O partido sustenta que qualquer interpretação de dispositivos infraconstitucionais que admita a absolvição de assassinos de mulheres por "legítima defesa da honra" não é compatível com os direitos fundamentais à vida e à não discriminação das mulheres nem com os princípios da dignidade da pessoa humana, da razoabilidade e da proporcionalidade.
Voto do relator
O julgamento foi iniciado no semestre passado, quando ocorreram as sustentações orais e o voto do relator, ministro Dias Toffoli. S. Exa. manteve o posicionamento de que a tese da legítima defesa da honra é inconstitucional, por contrariar os princípios constitucionais da dignidade da pessoa humana, da proteção à vida e da igualdade de gênero.
O ministro incluiu no voto dado na liminar que, diante da impossibilidade de o acusado beneficiar-se da própria torpeza, fica vedado o reconhecimento da nulidade na hipótese de a defesa ter se utilizado da tese com esta finalidade.
Na ocasião, os ministros André Mendonça, Nunes Marques, Alexandre de Moraes, Edson Fachin e Luís Roberto Barroso acompanharam o entendimento do relator.
Dignidade humana
Nesta tarde, o decano, ministro Gilmar Mendes acompanhou o posicionamento apresentado pelo relator.

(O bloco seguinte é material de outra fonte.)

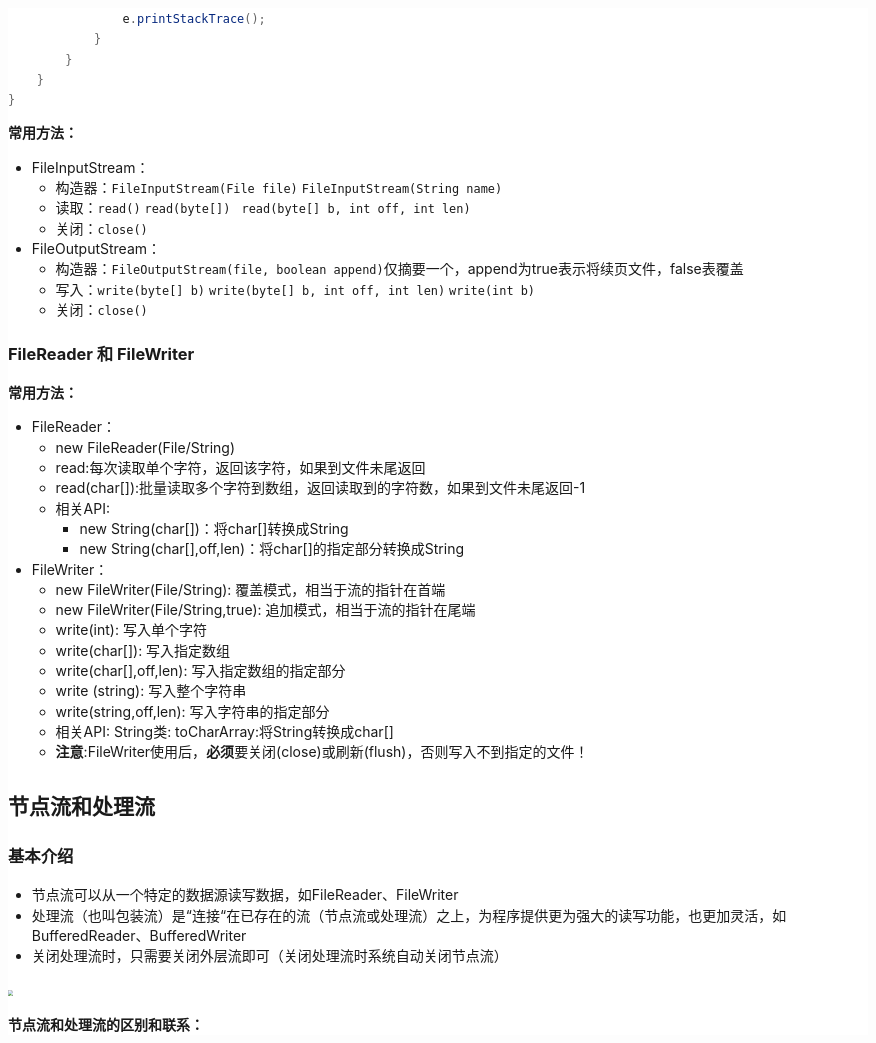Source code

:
 ```java
                e.printStackTrace();
            }
        }
    }
}
```

**常用方法：**

- FileInputStream：
  - 构造器：`FileInputStream(File file)` `FileInputStream(String name)`
  - 读取：`read()` `read(byte[]) ` `read(byte[] b, int off, int len)`
  - 关闭：`close()`
- FileOutputStream：
  - 构造器：`FileOutputStream(file, boolean append)`仅摘要一个，append为true表示将续页文件，false表覆盖
  - 写入：`write(byte[] b)` `write(byte[] b, int off, int len)` `write(int b)`
  - 关闭：`close()`

### FileReader 和 FileWriter

**常用方法：**

- FileReader：
  - new FileReader(File/String)
  - read:每次读取单个字符，返回该字符，如果到文件未尾返回
  - read(char[]):批量读取多个字符到数组，返回读取到的字符数，如果到文件未尾返回-1
  - 相关API:
    - new String(char[])：将char[]转换成String
    - new String(char[],off,len)：将char[]的指定部分转换成String
- FileWriter：
  - new FileWriter(File/String): 覆盖模式，相当于流的指针在首端
  - new FileWriter(File/String,true): 追加模式，相当于流的指针在尾端
  - write(int): 写入单个字符
  - write(char[]): 写入指定数组
  - write(char[],off,len): 写入指定数组的指定部分
  - write (string): 写入整个字符串
  - write(string,off,len): 写入字符串的指定部分
  - 相关API: String类: toCharArray:将String转换成char[]
  - **注意**:FileWriter使用后，**必须**要关闭(close)或刷新(flush)，否则写入不到指定的文件！



## 节点流和处理流

### 基本介绍

- 节点流可以从一个特定的数据源读写数据，如FileReader、FileWriter
- 处理流（也叫包装流）是“连接“在已存在的流（节点流或处理流）之上，为程序提供更为强大的读写功能，也更加灵活，如BufferedReader、BufferedWriter
- 关闭处理流时，只需要关闭外层流即可（关闭处理流时系统自动关闭节点流）

<img src="https://pb.nichi.co/relax-traffic-puppy" style="zoom: 33%;" /> 

**节点流和处理流的区别和联系：**
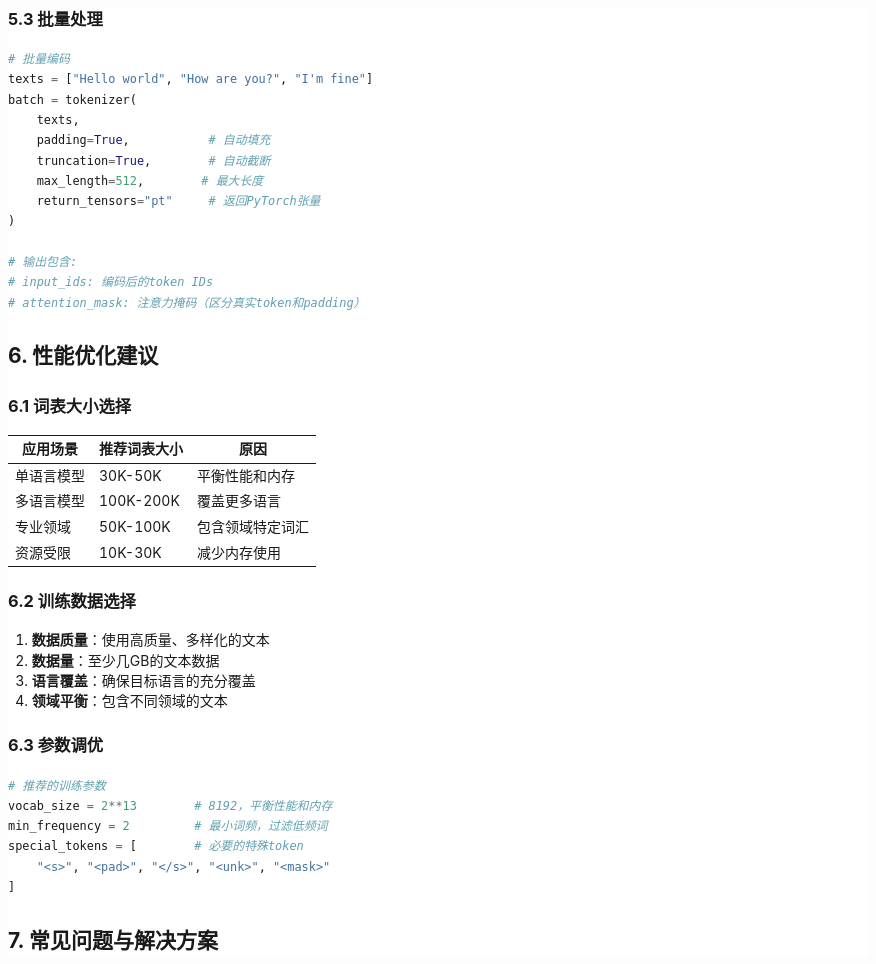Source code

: ### 5.3 批量处理

```python
# 批量编码
texts = ["Hello world", "How are you?", "I'm fine"]
batch = tokenizer(
    texts,
    padding=True,           # 自动填充
    truncation=True,        # 自动截断
    max_length=512,        # 最大长度
    return_tensors="pt"     # 返回PyTorch张量
)

# 输出包含:
# input_ids: 编码后的token IDs
# attention_mask: 注意力掩码（区分真实token和padding）
```

## 6. 性能优化建议

### 6.1 词表大小选择

| 应用场景 | 推荐词表大小 | 原因 |
|----------|--------------|------|
| 单语言模型 | 30K-50K | 平衡性能和内存 |
| 多语言模型 | 100K-200K | 覆盖更多语言 |
| 专业领域 | 50K-100K | 包含领域特定词汇 |
| 资源受限 | 10K-30K | 减少内存使用 |

### 6.2 训练数据选择

1. **数据质量**：使用高质量、多样化的文本
2. **数据量**：至少几GB的文本数据
3. **语言覆盖**：确保目标语言的充分覆盖
4. **领域平衡**：包含不同领域的文本

### 6.3 参数调优

```python
# 推荐的训练参数
vocab_size = 2**13        # 8192，平衡性能和内存
min_frequency = 2         # 最小词频，过滤低频词
special_tokens = [        # 必要的特殊token
    "<s>", "<pad>", "</s>", "<unk>", "<mask>"
]
```

## 7. 常见问题与解决方案
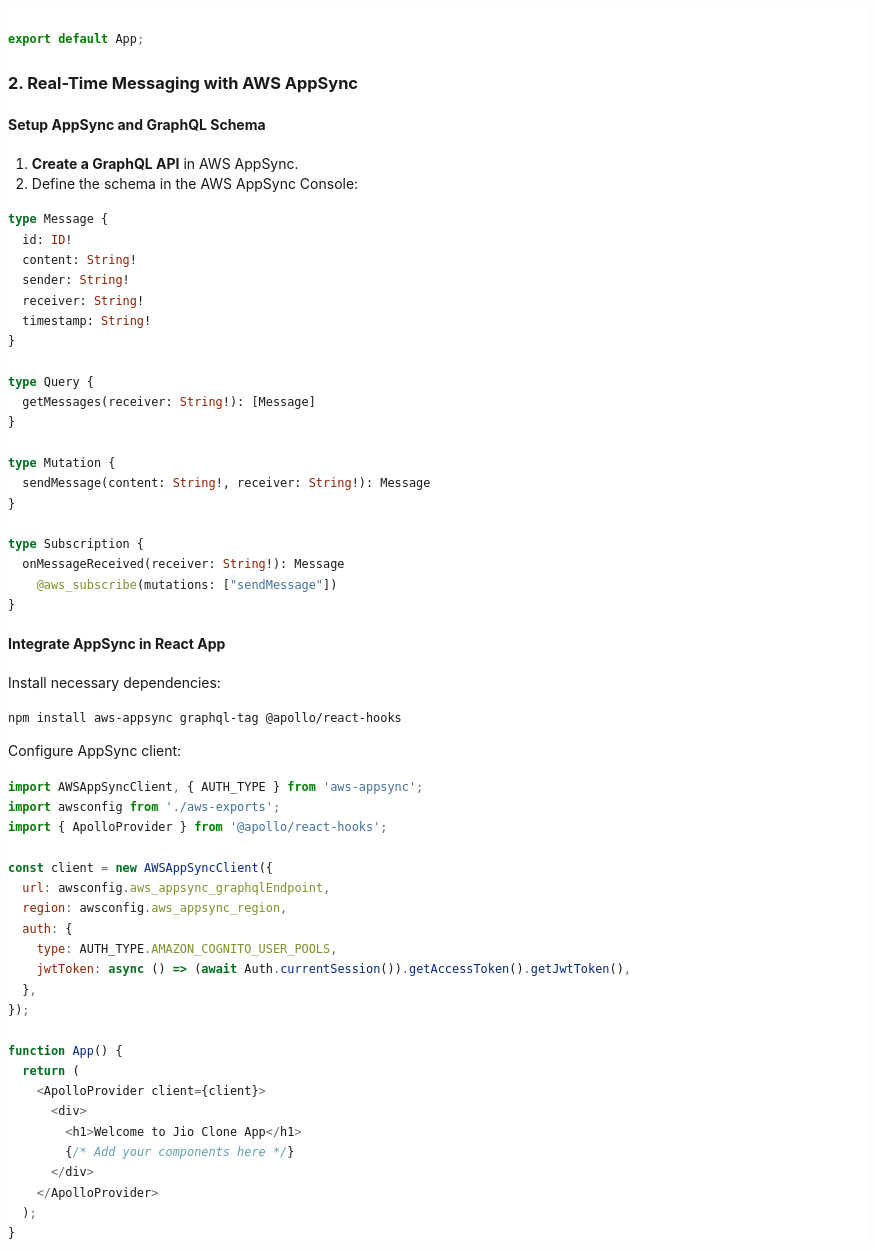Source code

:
 ```js

export default App;
```

### 2. Real-Time Messaging with AWS AppSync

#### Setup AppSync and GraphQL Schema

1. **Create a GraphQL API** in AWS AppSync.
2. Define the schema in the AWS AppSync Console:

```graphql
type Message {
  id: ID!
  content: String!
  sender: String!
  receiver: String!
  timestamp: String!
}

type Query {
  getMessages(receiver: String!): [Message]
}

type Mutation {
  sendMessage(content: String!, receiver: String!): Message
}

type Subscription {
  onMessageReceived(receiver: String!): Message
    @aws_subscribe(mutations: ["sendMessage"])
}
```

#### Integrate AppSync in React App

Install necessary dependencies:
```sh
npm install aws-appsync graphql-tag @apollo/react-hooks
```

Configure AppSync client:
```js
import AWSAppSyncClient, { AUTH_TYPE } from 'aws-appsync';
import awsconfig from './aws-exports';
import { ApolloProvider } from '@apollo/react-hooks';

const client = new AWSAppSyncClient({
  url: awsconfig.aws_appsync_graphqlEndpoint,
  region: awsconfig.aws_appsync_region,
  auth: {
    type: AUTH_TYPE.AMAZON_COGNITO_USER_POOLS,
    jwtToken: async () => (await Auth.currentSession()).getAccessToken().getJwtToken(),
  },
});

function App() {
  return (
    <ApolloProvider client={client}>
      <div>
        <h1>Welcome to Jio Clone App</h1>
        {/* Add your components here */}
      </div>
    </ApolloProvider>
  );
}
```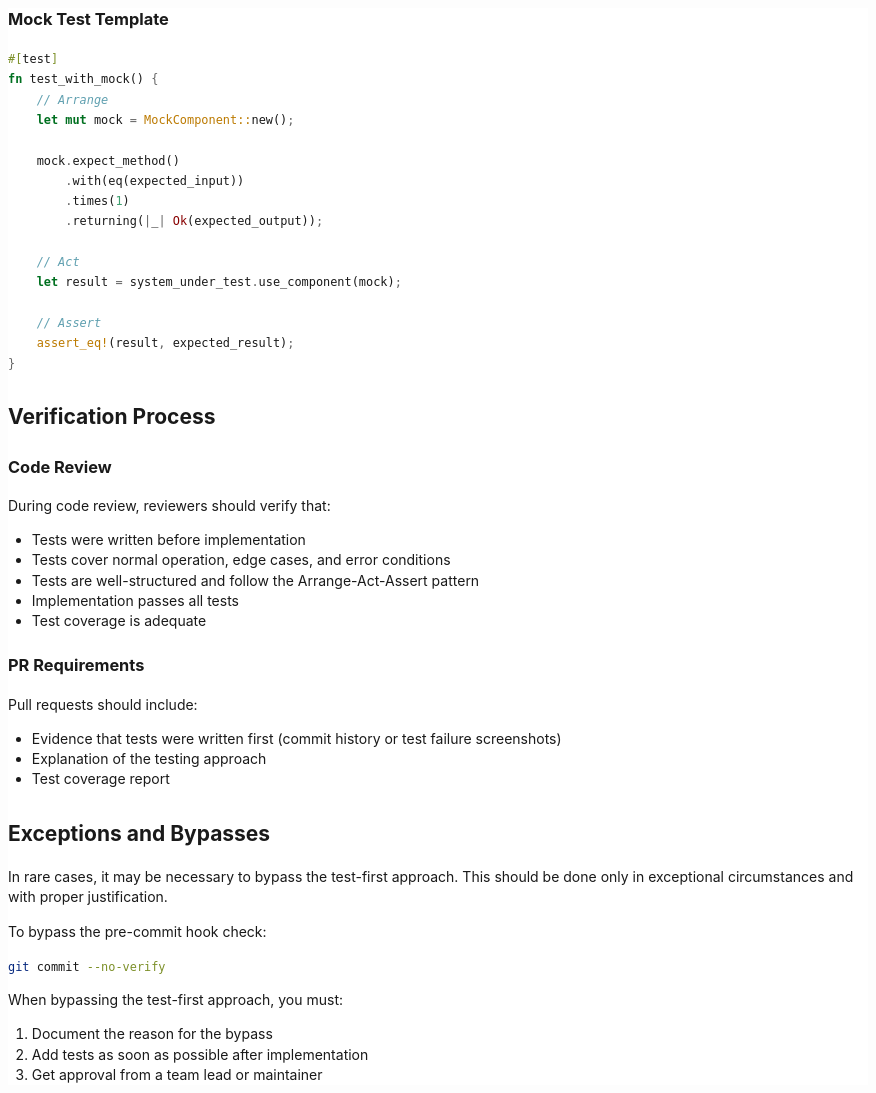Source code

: ### Mock Test Template

```rust
#[test]
fn test_with_mock() {
    // Arrange
    let mut mock = MockComponent::new();
    
    mock.expect_method()
        .with(eq(expected_input))
        .times(1)
        .returning(|_| Ok(expected_output));
    
    // Act
    let result = system_under_test.use_component(mock);
    
    // Assert
    assert_eq!(result, expected_result);
}
```

## Verification Process

### Code Review

During code review, reviewers should verify that:
- Tests were written before implementation
- Tests cover normal operation, edge cases, and error conditions
- Tests are well-structured and follow the Arrange-Act-Assert pattern
- Implementation passes all tests
- Test coverage is adequate

### PR Requirements

Pull requests should include:
- Evidence that tests were written first (commit history or test failure screenshots)
- Explanation of the testing approach
- Test coverage report

## Exceptions and Bypasses

In rare cases, it may be necessary to bypass the test-first approach. This should be done only in exceptional circumstances and with proper justification.

To bypass the pre-commit hook check:
```bash
git commit --no-verify
```

When bypassing the test-first approach, you must:
1. Document the reason for the bypass
2. Add tests as soon as possible after implementation
3. Get approval from a team lead or maintainer
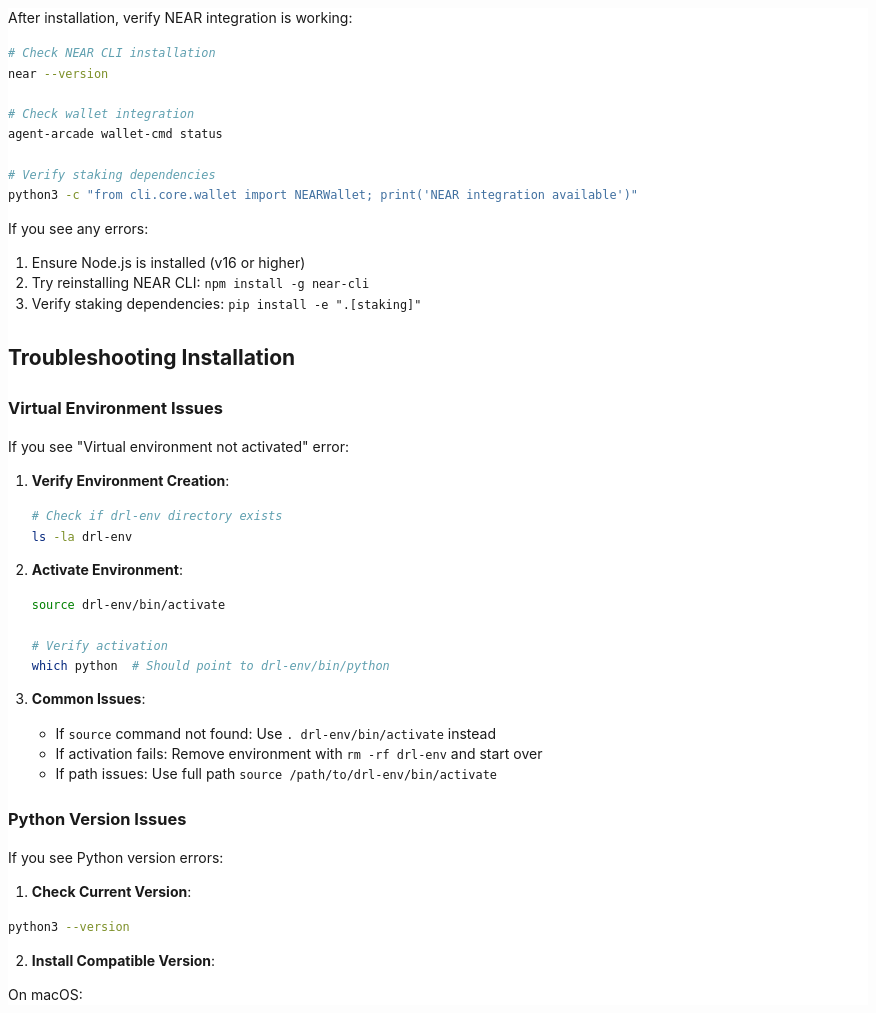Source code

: After installation, verify NEAR integration is working:

```bash
# Check NEAR CLI installation
near --version

# Check wallet integration
agent-arcade wallet-cmd status

# Verify staking dependencies
python3 -c "from cli.core.wallet import NEARWallet; print('NEAR integration available')"
```

If you see any errors:
1. Ensure Node.js is installed (v16 or higher)
2. Try reinstalling NEAR CLI: `npm install -g near-cli`
3. Verify staking dependencies: `pip install -e ".[staking]"`

## Troubleshooting Installation

### Virtual Environment Issues

If you see "Virtual environment not activated" error:

1. **Verify Environment Creation**:
   ```bash
   # Check if drl-env directory exists
   ls -la drl-env
   ```

2. **Activate Environment**:
   ```bash
   source drl-env/bin/activate
   
   # Verify activation
   which python  # Should point to drl-env/bin/python
   ```

3. **Common Issues**:
   - If `source` command not found: Use `. drl-env/bin/activate` instead
   - If activation fails: Remove environment with `rm -rf drl-env` and start over
   - If path issues: Use full path `source /path/to/drl-env/bin/activate`

### Python Version Issues

If you see Python version errors:

1. **Check Current Version**:

```bash
python3 --version
```

2. **Install Compatible Version**:

On macOS:
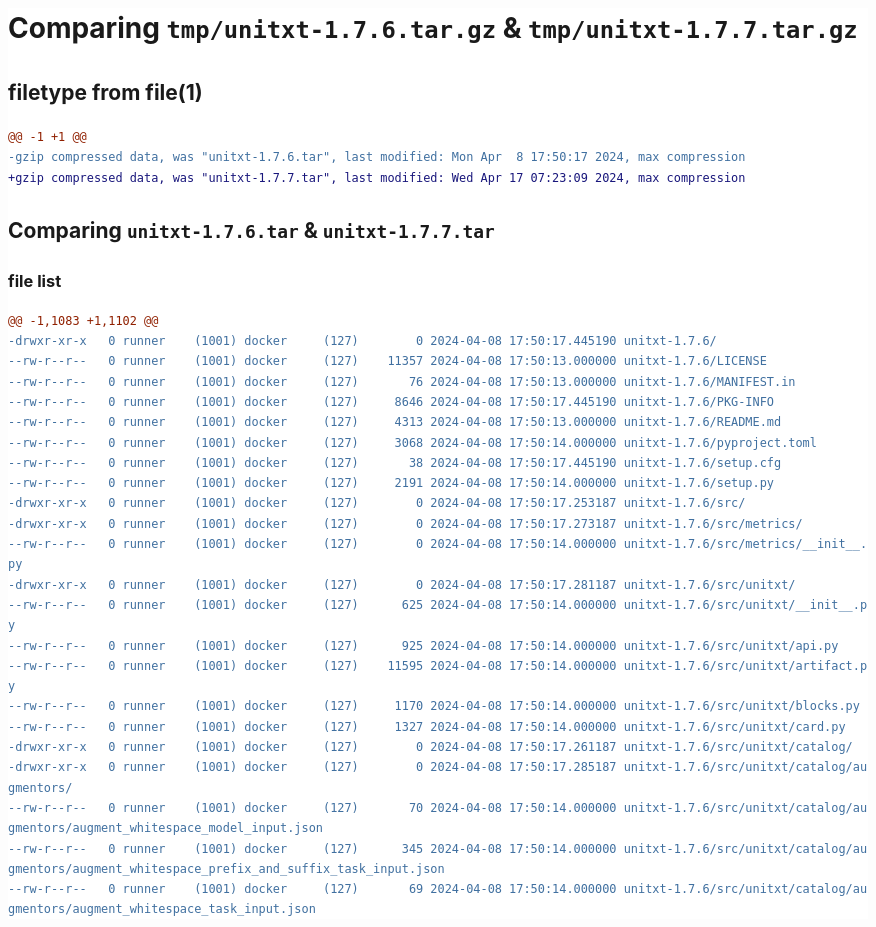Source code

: # Comparing `tmp/unitxt-1.7.6.tar.gz` & `tmp/unitxt-1.7.7.tar.gz`

## filetype from file(1)

```diff
@@ -1 +1 @@
-gzip compressed data, was "unitxt-1.7.6.tar", last modified: Mon Apr  8 17:50:17 2024, max compression
+gzip compressed data, was "unitxt-1.7.7.tar", last modified: Wed Apr 17 07:23:09 2024, max compression
```

## Comparing `unitxt-1.7.6.tar` & `unitxt-1.7.7.tar`

### file list

```diff
@@ -1,1083 +1,1102 @@
-drwxr-xr-x   0 runner    (1001) docker     (127)        0 2024-04-08 17:50:17.445190 unitxt-1.7.6/
--rw-r--r--   0 runner    (1001) docker     (127)    11357 2024-04-08 17:50:13.000000 unitxt-1.7.6/LICENSE
--rw-r--r--   0 runner    (1001) docker     (127)       76 2024-04-08 17:50:13.000000 unitxt-1.7.6/MANIFEST.in
--rw-r--r--   0 runner    (1001) docker     (127)     8646 2024-04-08 17:50:17.445190 unitxt-1.7.6/PKG-INFO
--rw-r--r--   0 runner    (1001) docker     (127)     4313 2024-04-08 17:50:13.000000 unitxt-1.7.6/README.md
--rw-r--r--   0 runner    (1001) docker     (127)     3068 2024-04-08 17:50:14.000000 unitxt-1.7.6/pyproject.toml
--rw-r--r--   0 runner    (1001) docker     (127)       38 2024-04-08 17:50:17.445190 unitxt-1.7.6/setup.cfg
--rw-r--r--   0 runner    (1001) docker     (127)     2191 2024-04-08 17:50:14.000000 unitxt-1.7.6/setup.py
-drwxr-xr-x   0 runner    (1001) docker     (127)        0 2024-04-08 17:50:17.253187 unitxt-1.7.6/src/
-drwxr-xr-x   0 runner    (1001) docker     (127)        0 2024-04-08 17:50:17.273187 unitxt-1.7.6/src/metrics/
--rw-r--r--   0 runner    (1001) docker     (127)        0 2024-04-08 17:50:14.000000 unitxt-1.7.6/src/metrics/__init__.py
-drwxr-xr-x   0 runner    (1001) docker     (127)        0 2024-04-08 17:50:17.281187 unitxt-1.7.6/src/unitxt/
--rw-r--r--   0 runner    (1001) docker     (127)      625 2024-04-08 17:50:14.000000 unitxt-1.7.6/src/unitxt/__init__.py
--rw-r--r--   0 runner    (1001) docker     (127)      925 2024-04-08 17:50:14.000000 unitxt-1.7.6/src/unitxt/api.py
--rw-r--r--   0 runner    (1001) docker     (127)    11595 2024-04-08 17:50:14.000000 unitxt-1.7.6/src/unitxt/artifact.py
--rw-r--r--   0 runner    (1001) docker     (127)     1170 2024-04-08 17:50:14.000000 unitxt-1.7.6/src/unitxt/blocks.py
--rw-r--r--   0 runner    (1001) docker     (127)     1327 2024-04-08 17:50:14.000000 unitxt-1.7.6/src/unitxt/card.py
-drwxr-xr-x   0 runner    (1001) docker     (127)        0 2024-04-08 17:50:17.261187 unitxt-1.7.6/src/unitxt/catalog/
-drwxr-xr-x   0 runner    (1001) docker     (127)        0 2024-04-08 17:50:17.285187 unitxt-1.7.6/src/unitxt/catalog/augmentors/
--rw-r--r--   0 runner    (1001) docker     (127)       70 2024-04-08 17:50:14.000000 unitxt-1.7.6/src/unitxt/catalog/augmentors/augment_whitespace_model_input.json
--rw-r--r--   0 runner    (1001) docker     (127)      345 2024-04-08 17:50:14.000000 unitxt-1.7.6/src/unitxt/catalog/augmentors/augment_whitespace_prefix_and_suffix_task_input.json
--rw-r--r--   0 runner    (1001) docker     (127)       69 2024-04-08 17:50:14.000000 unitxt-1.7.6/src/unitxt/catalog/augmentors/augment_whitespace_task_input.json
```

Em seguida, a ministra Cármen Lúcia votou no mesmo sentido da maioria. Segundo S. Exa., o caso trata da “dignidade humana no sentido próprio, subjetivo e concreto, de uma sociedade que ainda hoje é machista, sexista e misógina e mata mulheres apenas por elas quererem ser o que elas são: mulheres, donas de sua vida”.
No mais, Cármen destacou que as leis mudam, as Constituições mudam, o direito muda. Contudo, segundo ela, os costumes que levam à aplicações absolutamente desumanas contra mulheres continuam a prevalecer. “Uma mulher é violentada a cada quatro minutos em 2023. Na pandemia, a violência contra a mulher aumentou loucamente", lamentou a ministra.
Na mesma vertente dos demais ministros, a presidente da Corte, ministra Rosa Weber votou pela inconstitucionalidade da tese. S. Exa. destacou que a luta das mulheres por seus direitos fundamentais e femininos avançou substancialmente durante o século XX, conquistando a atenção e o reconhecimento da comunidade internacional, em cujo âmbito foram editados documentos de maior impacto sociojurídico.
Rosa também relembrou que “a legislação penal imperial (1930) e o Código Penal Republicano (1990) extinguiram, ao menos no plano legal, o direito de o marido matar a esposa infiel. Contudo, embora essas codificações tenham sofrido forte influência da ideologia liberal prevalescente após as revoluções americanas e francesas, ainda sim preservaram grande parte da misoginia existente na cultura medieval ibérica”.
Por fim, para fundamentar seu voto, Rosa citou trecho de "Gabriela Cravo e Canela", obra de Jorge Amado ambientada em 1920, na qual o autor descreve os costumes sociais do período.
"O escritor baiano reconstrói, o universo nordestino do século XX, narrando as crônicas de uma sociedade predominantemente patriarcal, arcairca e autoritária. E como a ministra Cármen Lúcia acabou de sublinhar, não mudou muito, continua misógina e machista."